**Requirement:** Report every line of the records that contains the word "David".

**Data section:**
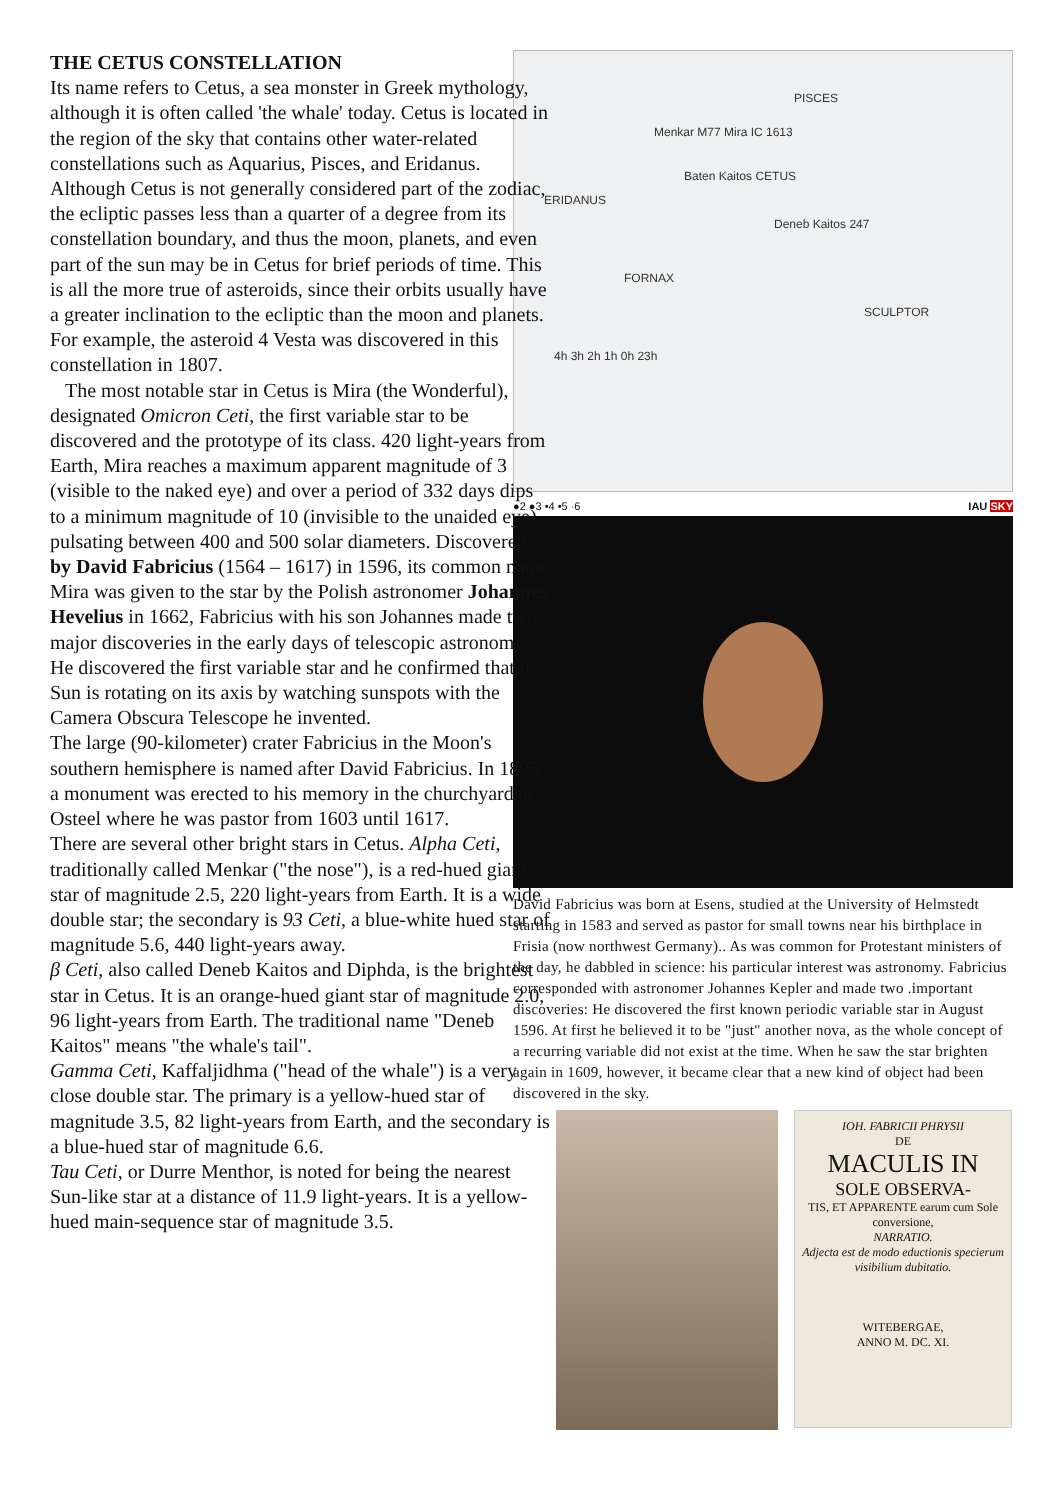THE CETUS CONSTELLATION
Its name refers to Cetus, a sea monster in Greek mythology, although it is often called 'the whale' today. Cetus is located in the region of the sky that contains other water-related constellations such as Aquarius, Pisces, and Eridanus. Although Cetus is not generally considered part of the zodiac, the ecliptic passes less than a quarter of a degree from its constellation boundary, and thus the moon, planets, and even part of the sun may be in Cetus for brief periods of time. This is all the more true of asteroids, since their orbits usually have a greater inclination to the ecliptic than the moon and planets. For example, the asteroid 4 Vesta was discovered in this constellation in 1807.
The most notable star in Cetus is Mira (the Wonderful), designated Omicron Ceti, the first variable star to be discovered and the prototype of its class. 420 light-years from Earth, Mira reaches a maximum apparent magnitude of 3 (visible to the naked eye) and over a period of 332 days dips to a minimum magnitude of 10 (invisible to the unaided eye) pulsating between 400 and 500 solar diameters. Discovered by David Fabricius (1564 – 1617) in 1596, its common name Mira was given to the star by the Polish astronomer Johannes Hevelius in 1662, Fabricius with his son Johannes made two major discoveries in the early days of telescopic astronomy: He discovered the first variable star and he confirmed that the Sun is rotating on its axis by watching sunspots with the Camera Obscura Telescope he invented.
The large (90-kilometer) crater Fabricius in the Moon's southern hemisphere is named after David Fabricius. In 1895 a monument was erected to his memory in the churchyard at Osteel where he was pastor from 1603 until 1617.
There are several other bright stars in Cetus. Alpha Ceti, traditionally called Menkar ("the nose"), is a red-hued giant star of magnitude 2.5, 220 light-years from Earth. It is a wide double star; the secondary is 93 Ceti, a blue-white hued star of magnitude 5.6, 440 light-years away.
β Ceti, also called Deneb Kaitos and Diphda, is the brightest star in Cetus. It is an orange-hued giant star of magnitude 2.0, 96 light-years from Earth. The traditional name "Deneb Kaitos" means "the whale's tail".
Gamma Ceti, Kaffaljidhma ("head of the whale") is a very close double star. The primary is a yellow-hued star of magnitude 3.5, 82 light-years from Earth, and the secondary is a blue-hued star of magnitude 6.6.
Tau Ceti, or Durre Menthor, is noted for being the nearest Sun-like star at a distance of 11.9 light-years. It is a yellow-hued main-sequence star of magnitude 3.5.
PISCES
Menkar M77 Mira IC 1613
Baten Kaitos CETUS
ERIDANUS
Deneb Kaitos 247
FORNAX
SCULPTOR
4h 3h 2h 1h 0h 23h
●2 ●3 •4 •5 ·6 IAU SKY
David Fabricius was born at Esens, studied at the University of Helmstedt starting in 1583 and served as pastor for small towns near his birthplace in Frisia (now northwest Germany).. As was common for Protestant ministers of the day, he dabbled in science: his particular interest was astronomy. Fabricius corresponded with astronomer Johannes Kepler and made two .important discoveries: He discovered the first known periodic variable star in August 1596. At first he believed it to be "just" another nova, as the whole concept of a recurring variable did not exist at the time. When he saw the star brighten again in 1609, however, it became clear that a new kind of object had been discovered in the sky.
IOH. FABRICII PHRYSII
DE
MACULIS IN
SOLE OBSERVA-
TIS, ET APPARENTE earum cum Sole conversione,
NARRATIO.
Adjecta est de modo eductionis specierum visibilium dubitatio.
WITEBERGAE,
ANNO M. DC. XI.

**Reply to the task:**
The most notable star in Cetus is Mira (the Wonderful), designated Omicron Ceti, the first variable star to be discovered and the prototype of its class. 420 light-years from Earth, Mira reaches a maximum apparent magnitude of 3 (visible to the naked eye) and over a period of 332 days dips to a minimum magnitude of 10 (invisible to the unaided eye) pulsating between 400 and 500 solar diameters. Discovered by David Fabricius (1564 – 1617) in 1596, its common name Mira was given to the star by the Polish astronomer Johannes Hevelius in 1662, Fabricius with his son Johannes made two major discoveries in the early days of telescopic astronomy: He discovered the first variable star and he confirmed that the Sun is rotating on its axis by watching sunspots with the Camera Obscura Telescope he invented.
The large (90-kilometer) crater Fabricius in the Moon's southern hemisphere is named after David Fabricius. In 1895 a monument was erected to his memory in the churchyard at Osteel where he was pastor from 1603 until 1617.
David Fabricius was born at Esens, studied at the University of Helmstedt starting in 1583 and served as pastor for small towns near his birthplace in Frisia (now northwest Germany).. As was common for Protestant ministers of the day, he dabbled in science: his particular interest was astronomy. Fabricius corresponded with astronomer Johannes Kepler and made two .important discoveries: He discovered the first known periodic variable star in August 1596. At first he believed it to be "just" another nova, as the whole concept of a recurring variable did not exist at the time. When he saw the star brighten again in 1609, however, it became clear that a new kind of object had been discovered in the sky.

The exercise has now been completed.